Wood Mill was an old water-driven corn mill (which existed in 1758). In 1788 it was owned by a William Sutcliffe, who also owned Wood Mill Farm nearby.
At a later date (possibly 1907) the road was elevated and a new mill with steam power was erected on the higher side of the road. The mill was used for fustian manufacture (the North light weaving sheds can still be seen in the photo below), and later was used as a saw mill.
At present (2007) the remains of Wood Mill is empty.
WOOD MILL INN
We are unsure of the exact location of the inn. The Inn dates back to the early 19th century and stood near to the mill. It was kept in the 1820s by a Richard Horsfall. In 1868 the landlord Edward Crossley, fell down the stairs and died. Nothing else is known about the Wood Mill Inn.

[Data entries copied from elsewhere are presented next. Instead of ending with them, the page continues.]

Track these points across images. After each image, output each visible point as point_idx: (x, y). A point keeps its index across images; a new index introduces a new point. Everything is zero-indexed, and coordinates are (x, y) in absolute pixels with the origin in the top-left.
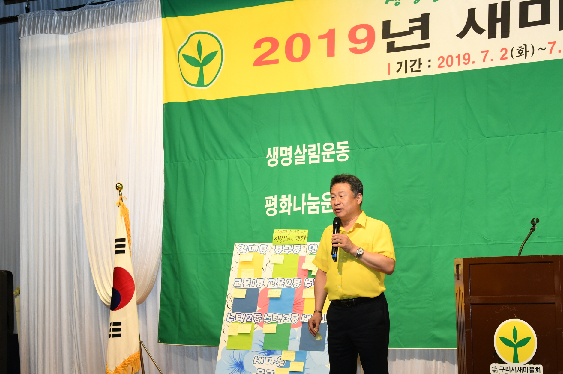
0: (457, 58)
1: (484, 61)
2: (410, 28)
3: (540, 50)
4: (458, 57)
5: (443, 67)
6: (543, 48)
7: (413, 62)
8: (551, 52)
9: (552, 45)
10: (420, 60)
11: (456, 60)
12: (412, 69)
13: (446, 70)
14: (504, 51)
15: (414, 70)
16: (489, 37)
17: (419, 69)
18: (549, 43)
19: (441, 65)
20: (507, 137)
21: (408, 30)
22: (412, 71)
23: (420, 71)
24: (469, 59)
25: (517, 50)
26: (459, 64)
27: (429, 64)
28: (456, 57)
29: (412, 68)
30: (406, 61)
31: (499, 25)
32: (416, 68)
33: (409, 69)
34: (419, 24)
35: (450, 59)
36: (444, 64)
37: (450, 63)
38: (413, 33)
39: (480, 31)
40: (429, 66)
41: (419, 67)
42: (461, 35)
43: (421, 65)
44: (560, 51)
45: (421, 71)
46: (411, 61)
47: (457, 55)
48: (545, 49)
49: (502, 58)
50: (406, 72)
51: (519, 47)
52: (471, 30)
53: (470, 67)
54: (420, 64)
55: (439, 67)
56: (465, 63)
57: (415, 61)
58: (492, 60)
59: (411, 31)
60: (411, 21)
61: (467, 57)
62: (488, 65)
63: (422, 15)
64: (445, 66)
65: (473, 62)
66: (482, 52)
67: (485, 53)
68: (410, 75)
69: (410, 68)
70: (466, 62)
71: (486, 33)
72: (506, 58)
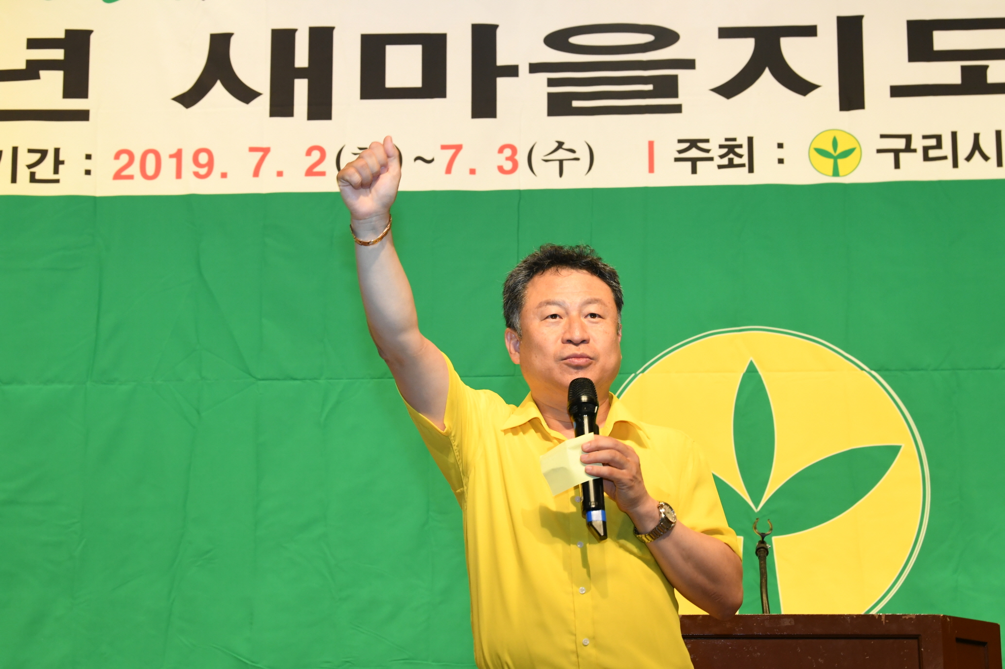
0: (174, 160)
1: (256, 173)
2: (29, 63)
3: (419, 162)
4: (178, 155)
5: (131, 177)
6: (429, 158)
7: (37, 156)
8: (449, 170)
9: (451, 152)
10: (57, 151)
11: (168, 165)
12: (33, 175)
13: (138, 187)
14: (316, 155)
15: (37, 177)
16: (273, 114)
17: (55, 177)
18: (444, 147)
19: (125, 173)
20: (322, 381)
21: (22, 66)
22: (33, 179)
23: (57, 181)
24: (210, 164)
25: (355, 154)
26: (179, 175)
27: (88, 165)
28: (171, 156)
29: (33, 170)
30: (15, 150)
31: (301, 87)
32: (45, 170)
33: (23, 173)
34: (58, 54)
35: (151, 158)
36: (135, 169)
37: (150, 171)
38: (37, 77)
39: (245, 94)
40: (88, 172)
41: (56, 171)
42: (189, 99)
43: (61, 167)
44: (473, 172)
45: (61, 181)
46: (30, 151)
47: (174, 151)
48: (432, 160)
49: (310, 172)
50: (14, 180)
51: (360, 149)
52: (218, 88)
53: (212, 186)
54: (58, 163)
55: (118, 176)
56: (197, 174)
57: (44, 153)
58: (280, 174)
59: (32, 71)
60: (33, 44)
61: (203, 158)
62: (267, 184)
63: (68, 32)
64: (135, 177)
65: (224, 175)
66: (252, 149)
67: (260, 154)
68: (24, 188)
69: (28, 172)
70: (203, 171)
71: (263, 103)
72: (323, 174)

What seems to have happened is that it was pulled down and a small terrace was built on the site (could this be the terrace referred to below?). The terrace had a butcher shop and a general store and sweet shop which in the 1940s was run by the Stansfields, followed by Annie Jennings. Annie said "every morning the hearth is alive with cockroaches, but what can you expect as the site of the cottages was an old pub" (presumably the Woodmill Inn).
The mill pictured above between the river and the canal was once an extension of Martin Holt's picker works and later was used for weaving heavy cloth. It has since been demolished and replaced.
There was a second mill which was probably the premises of Mr John Clay, marine store dealer. On 23rd March 1898 a fire occurred at this mill when upwards of £300 damage was done.
On the south side of the bridge there were about 6 cottages (since demolished) and a single dwelling (still in existence).
The mill was run by John Holt until the 1930s. He was reputed to be a millionaire although he lived locally in a house called Ventnor and his wife insisted on doing her own housework. He owned a Daimler, but as he couldn't drive, he employed a chauffeur, a Mr Frear who lived in a cottage at Woodmill (near Phillips butcher shop).
Since the picker works closed, it has been used by a number of industries.